=== The task ===
With the exception of the pictures, transcribe the entire listing exactly.

=== Extracted entries ===

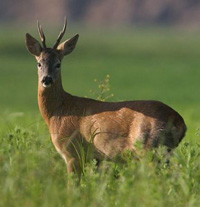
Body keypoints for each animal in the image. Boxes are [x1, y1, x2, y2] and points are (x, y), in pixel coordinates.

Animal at [25, 18, 186, 176]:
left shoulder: (72, 153)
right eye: (39, 63)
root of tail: (180, 122)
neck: (58, 112)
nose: (46, 79)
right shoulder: (97, 158)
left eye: (58, 64)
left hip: (149, 148)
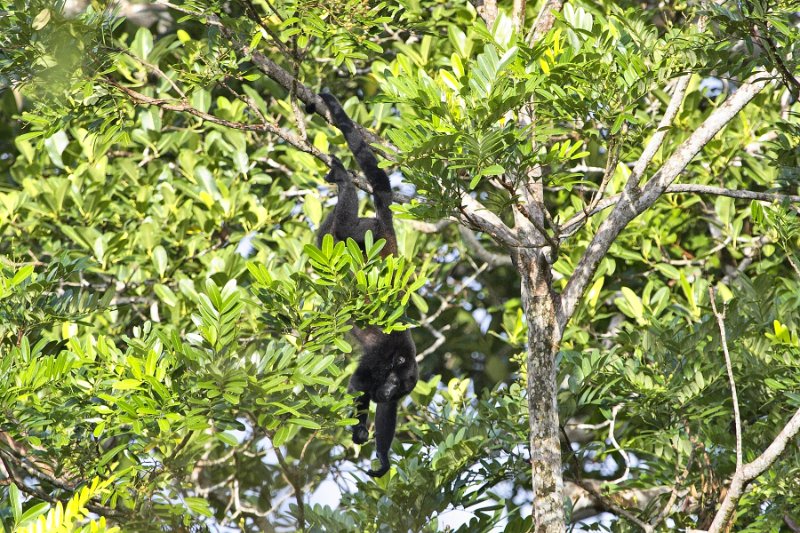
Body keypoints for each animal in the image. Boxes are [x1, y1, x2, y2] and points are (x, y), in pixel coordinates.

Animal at [310, 92, 416, 478]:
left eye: (400, 392)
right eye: (394, 381)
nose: (388, 392)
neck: (400, 358)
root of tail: (385, 233)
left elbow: (386, 414)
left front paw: (383, 456)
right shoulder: (379, 358)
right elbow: (358, 384)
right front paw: (358, 429)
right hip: (357, 234)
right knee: (342, 222)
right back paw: (343, 180)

=== Solution to this problem ===
Body keypoints for each animal in the image. Boxes are [x1, y1, x2, y2] and points are (x, y), in pixel coordinates.

Animal at [25, 18, 186, 176]:
left shoulder: (72, 153)
right eye: (39, 63)
root of tail: (180, 122)
neck: (58, 112)
nose: (46, 79)
right shoulder: (97, 158)
left eye: (58, 64)
left hip: (149, 148)
Body keypoints for each animal in the image. Boxes are [x1, y1, x2, y2] and points are (x, y), in pixel coordinates.

Animal at [310, 92, 416, 478]:
left eye: (400, 392)
right eye: (394, 381)
nose: (388, 392)
neck: (400, 358)
root of tail: (385, 233)
left elbow: (386, 414)
left front paw: (383, 456)
right shoulder: (379, 358)
right elbow: (358, 384)
right front paw: (358, 429)
right hip: (357, 234)
right knee: (342, 222)
right back paw: (343, 180)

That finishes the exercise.